WASHINGTON — Even though he won re-election Tuesday, President Barack Obama will find that the next Congress will remain what the current one has been for him — a headache.
Months of speeches, saturation TV advertising, uncountable events and more than $2 billion in campaign spending are coming together to produce a new Congress strikingly similar to the one that exists now: a House that Republicans will run with about a 50-seat margin, and a Senate narrowly controlled by Democrats.
Republicans started this year thinking they would grab control of the Senate because they were only defending 10 of the 33 seats at stake on Election Day. Instead, they lost races in Missouri, Indiana and Massachusetts.

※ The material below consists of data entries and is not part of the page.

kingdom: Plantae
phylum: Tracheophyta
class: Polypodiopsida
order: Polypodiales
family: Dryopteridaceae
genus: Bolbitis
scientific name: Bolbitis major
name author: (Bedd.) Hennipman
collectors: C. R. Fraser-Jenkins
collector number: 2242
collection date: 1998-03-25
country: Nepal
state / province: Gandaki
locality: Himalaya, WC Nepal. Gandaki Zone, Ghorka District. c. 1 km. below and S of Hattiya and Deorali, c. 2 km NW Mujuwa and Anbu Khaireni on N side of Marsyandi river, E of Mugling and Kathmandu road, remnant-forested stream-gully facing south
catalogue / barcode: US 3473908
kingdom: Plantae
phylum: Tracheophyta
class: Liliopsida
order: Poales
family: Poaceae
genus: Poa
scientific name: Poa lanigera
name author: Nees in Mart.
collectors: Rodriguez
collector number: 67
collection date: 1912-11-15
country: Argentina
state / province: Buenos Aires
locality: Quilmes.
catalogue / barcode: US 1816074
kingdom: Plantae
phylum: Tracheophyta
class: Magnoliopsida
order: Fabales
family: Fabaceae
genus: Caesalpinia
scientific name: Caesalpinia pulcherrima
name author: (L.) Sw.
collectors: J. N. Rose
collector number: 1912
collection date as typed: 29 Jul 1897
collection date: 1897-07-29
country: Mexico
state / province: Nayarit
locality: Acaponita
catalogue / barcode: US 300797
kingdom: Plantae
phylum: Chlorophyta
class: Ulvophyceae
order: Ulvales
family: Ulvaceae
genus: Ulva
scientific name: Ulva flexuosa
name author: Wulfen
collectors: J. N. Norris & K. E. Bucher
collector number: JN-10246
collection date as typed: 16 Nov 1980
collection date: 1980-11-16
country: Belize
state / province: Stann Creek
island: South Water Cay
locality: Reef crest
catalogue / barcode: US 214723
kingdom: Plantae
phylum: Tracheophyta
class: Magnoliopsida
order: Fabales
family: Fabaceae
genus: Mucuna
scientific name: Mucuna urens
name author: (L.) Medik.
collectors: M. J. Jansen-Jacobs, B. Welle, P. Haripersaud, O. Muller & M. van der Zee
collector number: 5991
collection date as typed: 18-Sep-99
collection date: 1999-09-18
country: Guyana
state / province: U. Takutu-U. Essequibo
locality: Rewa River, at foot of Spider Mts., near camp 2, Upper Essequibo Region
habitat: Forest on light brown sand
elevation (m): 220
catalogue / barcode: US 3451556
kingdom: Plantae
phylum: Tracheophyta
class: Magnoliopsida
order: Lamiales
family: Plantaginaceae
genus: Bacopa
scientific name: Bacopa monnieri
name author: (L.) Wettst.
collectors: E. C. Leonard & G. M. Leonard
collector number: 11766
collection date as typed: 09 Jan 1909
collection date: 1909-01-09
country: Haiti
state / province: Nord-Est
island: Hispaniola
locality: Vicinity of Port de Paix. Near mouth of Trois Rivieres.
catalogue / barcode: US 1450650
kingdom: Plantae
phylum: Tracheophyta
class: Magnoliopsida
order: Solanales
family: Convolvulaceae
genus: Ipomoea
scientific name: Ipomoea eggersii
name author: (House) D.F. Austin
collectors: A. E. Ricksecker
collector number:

Democrats seem certain to fall short of adding the 25 seats they need to take over the House, and at best may gain a handful of districts. With Republicans gaining governorships and state legislatures in the 2010 elections, the GOP was better able to draw new district lines reflecting the latest census to protect their incumbents and put Democratic House members in less friendly terrain.
"My sense is no one will have a mandate coming out of this," GOP consultant Matt Mackowiak said Monday. "And clearly we're going to have divided government. And that's going to make the next two years very difficult."
As a result, a re-elected Obama probably would face continued head-knocking clashes with House Speaker John Boehner, R-Ohio, over taxes, spurring the economy, tackling the mushrooming national debt and other issues.
It also would ensure limits on what he could accomplish in the Senate, where Republicans, though in the minority, would be able to keep using filibusters to kill bills that can't get 60 votes in the 100-member chamber.